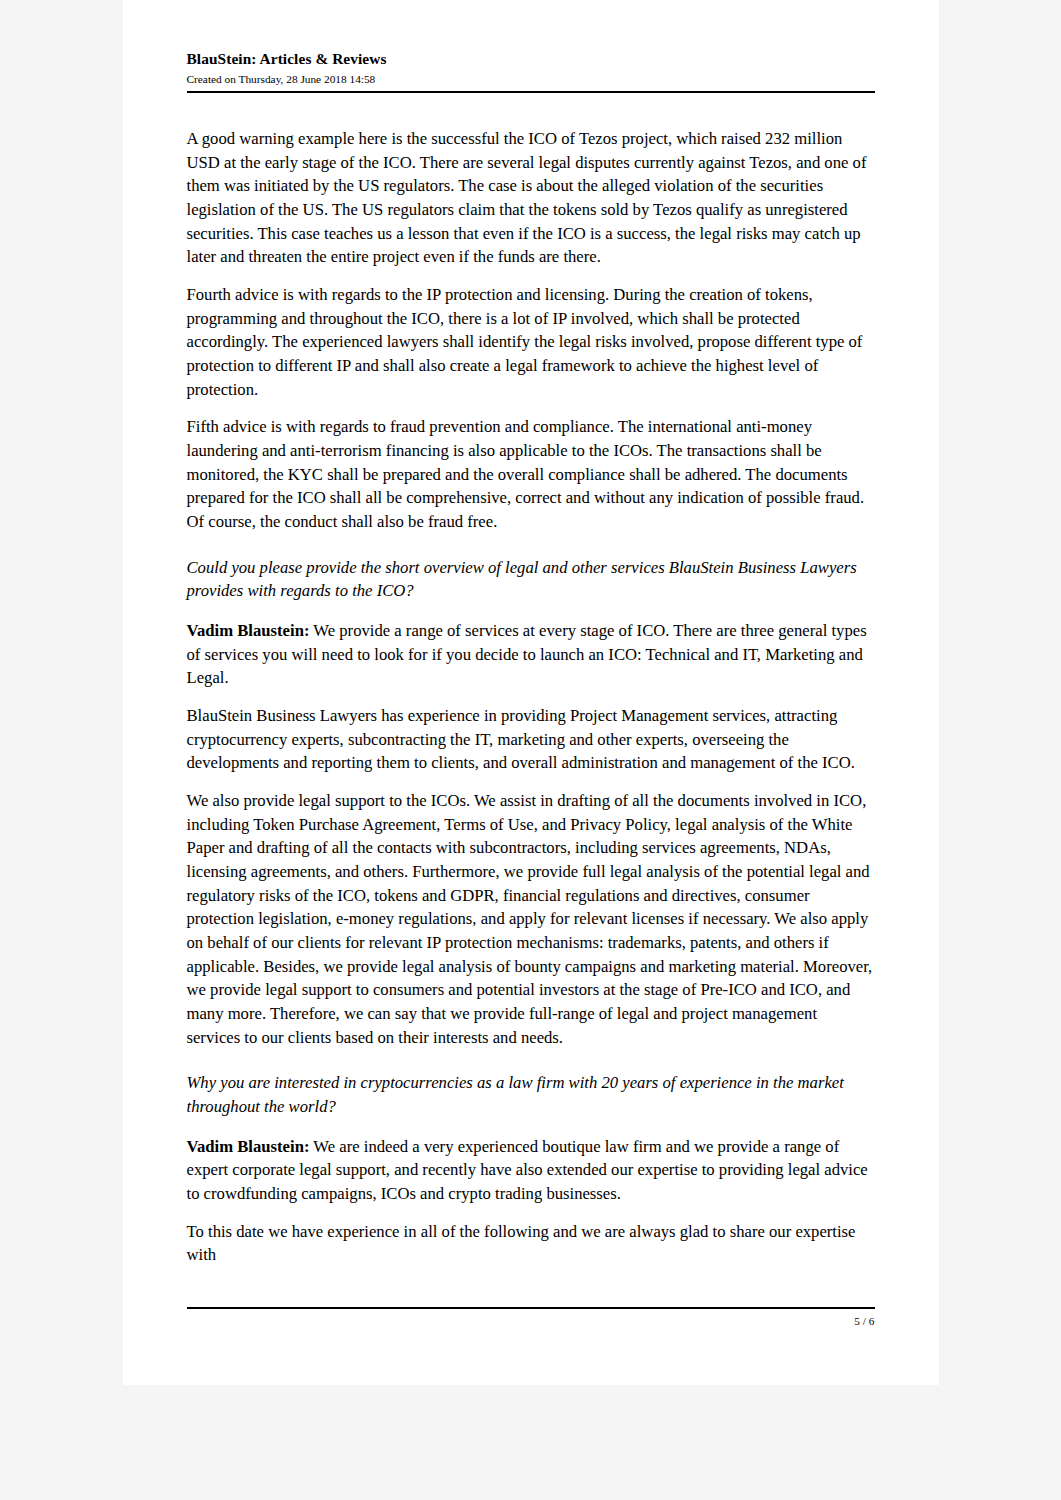BlauStein: Articles & Reviews
Created on Thursday, 28 June 2018 14:58
A good warning example here is the successful the ICO of Tezos project, which raised 232 million USD at the early stage of the ICO. There are several legal disputes currently against Tezos, and one of them was initiated by the US regulators. The case is about the alleged violation of the securities legislation of the US. The US regulators claim that the tokens sold by Tezos qualify as unregistered securities. This case teaches us a lesson that even if the ICO is a success, the legal risks may catch up later and threaten the entire project even if the funds are there.
Fourth advice is with regards to the IP protection and licensing. During the creation of tokens, programming and throughout the ICO, there is a lot of IP involved, which shall be protected accordingly. The experienced lawyers shall identify the legal risks involved, propose different type of protection to different IP and shall also create a legal framework to achieve the highest level of protection.
Fifth advice is with regards to fraud prevention and compliance. The international anti-money laundering and anti-terrorism financing is also applicable to the ICOs. The transactions shall be monitored, the KYC shall be prepared and the overall compliance shall be adhered. The documents prepared for the ICO shall all be comprehensive, correct and without any indication of possible fraud. Of course, the conduct shall also be fraud free.
Could you please provide the short overview of legal and other services BlauStein Business Lawyers provides with regards to the ICO?
Vadim Blaustein: We provide a range of services at every stage of ICO. There are three general types of services you will need to look for if you decide to launch an ICO: Technical and IT, Marketing and Legal.
BlauStein Business Lawyers has experience in providing Project Management services, attracting cryptocurrency experts, subcontracting the IT, marketing and other experts, overseeing the developments and reporting them to clients, and overall administration and management of the ICO.
We also provide legal support to the ICOs. We assist in drafting of all the documents involved in ICO, including Token Purchase Agreement, Terms of Use, and Privacy Policy, legal analysis of the White Paper and drafting of all the contacts with subcontractors, including services agreements, NDAs, licensing agreements, and others. Furthermore, we provide full legal analysis of the potential legal and regulatory risks of the ICO, tokens and GDPR, financial regulations and directives, consumer protection legislation, e-money regulations, and apply for relevant licenses if necessary. We also apply on behalf of our clients for relevant IP protection mechanisms: trademarks, patents, and others if applicable. Besides, we provide legal analysis of bounty campaigns and marketing material. Moreover, we provide legal support to consumers and potential investors at the stage of Pre-ICO and ICO, and many more. Therefore, we can say that we provide full-range of legal and project management services to our clients based on their interests and needs.
Why you are interested in cryptocurrencies as a law firm with 20 years of experience in the market throughout the world?
Vadim Blaustein: We are indeed a very experienced boutique law firm and we provide a range of expert corporate legal support, and recently have also extended our expertise to providing legal advice to crowdfunding campaigns, ICOs and crypto trading businesses.
To this date we have experience in all of the following and we are always glad to share our expertise with
5 / 6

========================================

What you are asked to do: Each line above should be written out again unchanged; no images are to be carried over.

Expected answer:
BlauStein: Articles & Reviews
Created on Thursday, 28 June 2018 14:58
A good warning example here is the successful the ICO of Tezos project, which raised 232 million USD at the early stage of the ICO. There are several legal disputes currently against Tezos, and one of them was initiated by the US regulators. The case is about the alleged violation of the securities legislation of the US. The US regulators claim that the tokens sold by Tezos qualify as unregistered securities. This case teaches us a lesson that even if the ICO is a success, the legal risks may catch up later and threaten the entire project even if the funds are there.
Fourth advice is with regards to the IP protection and licensing. During the creation of tokens, programming and throughout the ICO, there is a lot of IP involved, which shall be protected accordingly. The experienced lawyers shall identify the legal risks involved, propose different type of protection to different IP and shall also create a legal framework to achieve the highest level of protection.
Fifth advice is with regards to fraud prevention and compliance. The international anti-money laundering and anti-terrorism financing is also applicable to the ICOs. The transactions shall be monitored, the KYC shall be prepared and the overall compliance shall be adhered. The documents prepared for the ICO shall all be comprehensive, correct and without any indication of possible fraud. Of course, the conduct shall also be fraud free.
Could you please provide the short overview of legal and other services BlauStein Business Lawyers provides with regards to the ICO?
Vadim Blaustein: We provide a range of services at every stage of ICO. There are three general types of services you will need to look for if you decide to launch an ICO: Technical and IT, Marketing and Legal.
BlauStein Business Lawyers has experience in providing Project Management services, attracting cryptocurrency experts, subcontracting the IT, marketing and other experts, overseeing the developments and reporting them to clients, and overall administration and management of the ICO.
We also provide legal support to the ICOs. We assist in drafting of all the documents involved in ICO, including Token Purchase Agreement, Terms of Use, and Privacy Policy, legal analysis of the White Paper and drafting of all the contacts with subcontractors, including services agreements, NDAs, licensing agreements, and others. Furthermore, we provide full legal analysis of the potential legal and regulatory risks of the ICO, tokens and GDPR, financial regulations and directives, consumer protection legislation, e-money regulations, and apply for relevant licenses if necessary. We also apply on behalf of our clients for relevant IP protection mechanisms: trademarks, patents, and others if applicable. Besides, we provide legal analysis of bounty campaigns and marketing material. Moreover, we provide legal support to consumers and potential investors at the stage of Pre-ICO and ICO, and many more. Therefore, we can say that we provide full-range of legal and project management services to our clients based on their interests and needs.
Why you are interested in cryptocurrencies as a law firm with 20 years of experience in the market throughout the world?
Vadim Blaustein: We are indeed a very experienced boutique law firm and we provide a range of expert corporate legal support, and recently have also extended our expertise to providing legal advice to crowdfunding campaigns, ICOs and crypto trading businesses.
To this date we have experience in all of the following and we are always glad to share our expertise with
5 / 6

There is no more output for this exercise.